AVAILABLE DATA Start Marker
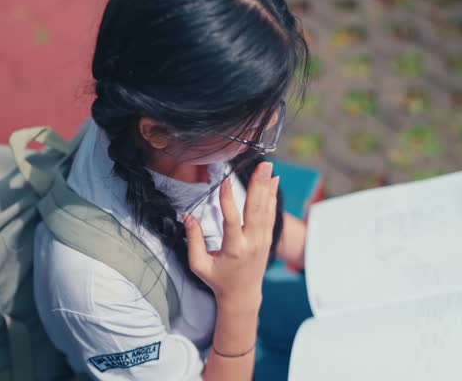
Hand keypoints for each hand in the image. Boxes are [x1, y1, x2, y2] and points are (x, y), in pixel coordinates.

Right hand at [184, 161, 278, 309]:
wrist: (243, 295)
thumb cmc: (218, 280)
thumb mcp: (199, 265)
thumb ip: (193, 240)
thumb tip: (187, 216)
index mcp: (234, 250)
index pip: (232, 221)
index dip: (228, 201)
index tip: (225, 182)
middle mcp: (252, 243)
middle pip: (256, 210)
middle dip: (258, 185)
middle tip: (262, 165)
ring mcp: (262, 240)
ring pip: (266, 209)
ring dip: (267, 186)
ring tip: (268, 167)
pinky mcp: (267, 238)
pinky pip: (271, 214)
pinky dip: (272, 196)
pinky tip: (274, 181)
AVAILABLE DATA End Marker
AVAILABLE DATA Start Marker
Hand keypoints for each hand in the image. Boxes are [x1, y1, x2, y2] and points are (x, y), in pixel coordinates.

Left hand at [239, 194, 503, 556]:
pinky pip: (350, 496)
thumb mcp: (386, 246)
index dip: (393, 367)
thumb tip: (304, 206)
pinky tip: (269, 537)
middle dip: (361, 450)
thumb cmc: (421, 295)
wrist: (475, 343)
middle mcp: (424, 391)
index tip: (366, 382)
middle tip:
AVAILABLE DATA End Marker
* TASK GOAL:
In the entries above, find the line with "middle tip: (262, 165)" and the line with "pinky tip: (274, 181)", then set down exactly those two and every line between them, nothing else.

* RESPONSE:
middle tip: (262, 165)
ring mcp: (262, 240)
ring pip: (266, 209)
ring dip: (267, 186)
ring tip: (268, 167)
pinky mcp: (267, 238)
pinky pip: (271, 214)
pinky dip: (272, 196)
pinky tip: (274, 181)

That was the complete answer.